Most notably, our assessment process was recognized in 2013 with a NACCHO Model Practice Award.
What was creative or unique about your approach?
With much community input obtained through webinars, open houses and presentations to community groups, stakeholders identified the top five issues to include in the Community Health Improvement Plan (CHIP). Tobacco use was identified as one of those issues and the health department was identified as the lead organization to coordinate efforts to reduce the burden of tobacco.
Data showed that over half of smokers had made at least one attempt to quit within the past year. Furthermore, tobacco cessation programs already existed and were offered by local healthcare providers.
Therefore, the challenge was carrying out these evidence-based tobacco interventions within the PDCA process.

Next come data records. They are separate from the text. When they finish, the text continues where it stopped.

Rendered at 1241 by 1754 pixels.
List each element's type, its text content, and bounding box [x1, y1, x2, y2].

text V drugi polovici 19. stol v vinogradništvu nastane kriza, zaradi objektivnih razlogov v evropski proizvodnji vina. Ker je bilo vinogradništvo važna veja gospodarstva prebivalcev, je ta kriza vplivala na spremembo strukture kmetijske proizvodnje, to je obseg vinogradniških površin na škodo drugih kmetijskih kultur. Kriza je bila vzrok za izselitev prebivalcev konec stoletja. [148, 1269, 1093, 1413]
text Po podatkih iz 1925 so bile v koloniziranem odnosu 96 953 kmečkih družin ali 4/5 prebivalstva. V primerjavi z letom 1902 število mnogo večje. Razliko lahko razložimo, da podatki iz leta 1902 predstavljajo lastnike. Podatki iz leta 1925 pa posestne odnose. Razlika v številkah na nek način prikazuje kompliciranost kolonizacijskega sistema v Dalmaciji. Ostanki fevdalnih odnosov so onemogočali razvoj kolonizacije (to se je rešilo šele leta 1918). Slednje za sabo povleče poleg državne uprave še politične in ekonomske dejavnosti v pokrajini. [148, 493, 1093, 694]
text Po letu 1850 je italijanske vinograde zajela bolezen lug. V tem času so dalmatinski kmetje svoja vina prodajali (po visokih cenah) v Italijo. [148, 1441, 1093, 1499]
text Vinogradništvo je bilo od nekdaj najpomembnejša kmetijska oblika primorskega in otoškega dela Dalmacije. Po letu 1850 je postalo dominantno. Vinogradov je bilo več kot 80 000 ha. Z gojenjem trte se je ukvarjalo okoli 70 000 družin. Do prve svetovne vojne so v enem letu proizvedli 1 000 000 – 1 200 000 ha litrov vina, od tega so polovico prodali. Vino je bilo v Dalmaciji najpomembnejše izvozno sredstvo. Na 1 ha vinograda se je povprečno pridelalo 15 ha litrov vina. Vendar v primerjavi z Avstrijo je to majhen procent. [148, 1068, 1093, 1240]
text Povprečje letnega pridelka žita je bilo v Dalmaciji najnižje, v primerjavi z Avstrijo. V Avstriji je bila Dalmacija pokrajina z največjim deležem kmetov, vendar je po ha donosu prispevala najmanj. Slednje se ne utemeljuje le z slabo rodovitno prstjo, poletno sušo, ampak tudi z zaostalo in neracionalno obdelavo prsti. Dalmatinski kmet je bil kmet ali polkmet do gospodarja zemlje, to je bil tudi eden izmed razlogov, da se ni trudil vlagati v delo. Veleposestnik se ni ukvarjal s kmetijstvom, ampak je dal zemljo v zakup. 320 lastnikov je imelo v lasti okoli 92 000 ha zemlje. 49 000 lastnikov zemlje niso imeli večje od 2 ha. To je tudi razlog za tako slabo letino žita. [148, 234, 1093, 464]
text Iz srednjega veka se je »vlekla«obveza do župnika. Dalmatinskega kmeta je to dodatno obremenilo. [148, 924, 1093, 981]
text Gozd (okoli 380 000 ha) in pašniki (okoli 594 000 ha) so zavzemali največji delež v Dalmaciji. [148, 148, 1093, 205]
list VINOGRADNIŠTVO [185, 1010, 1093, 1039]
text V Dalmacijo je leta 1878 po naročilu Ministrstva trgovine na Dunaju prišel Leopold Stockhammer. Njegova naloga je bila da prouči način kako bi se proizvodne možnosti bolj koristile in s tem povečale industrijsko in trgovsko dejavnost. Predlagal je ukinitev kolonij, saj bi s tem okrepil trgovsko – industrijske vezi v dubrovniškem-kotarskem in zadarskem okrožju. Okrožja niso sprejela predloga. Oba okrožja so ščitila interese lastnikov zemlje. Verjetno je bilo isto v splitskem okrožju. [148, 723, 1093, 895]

NACCHO recognized this process in 2013 with a Model Practice Award.
Describe any partnerships that were formed or organizations you collaborated with.
The central aspect of our project was collaboration and outcomes sharing among the three selected healthcare providers. Participating providers reported that the KCHD's support and assistance during the PCDA process helped them focus their efforts on the task at hand, and that this resulted in improved results, as they identified additional areas for improvement within their own organizations.
Which of the following portion(s) of your HCI product was used in your efforts?
- Community Dashboard
- Disparities Dashboard
- Promising Practices
How did these portions of the HCI tool help you achieve your goals?
Furthermore, we are always interested in sharing the results of our PDCA process with other agencies, and learning new ways to refine our process by comparing with other promising practices.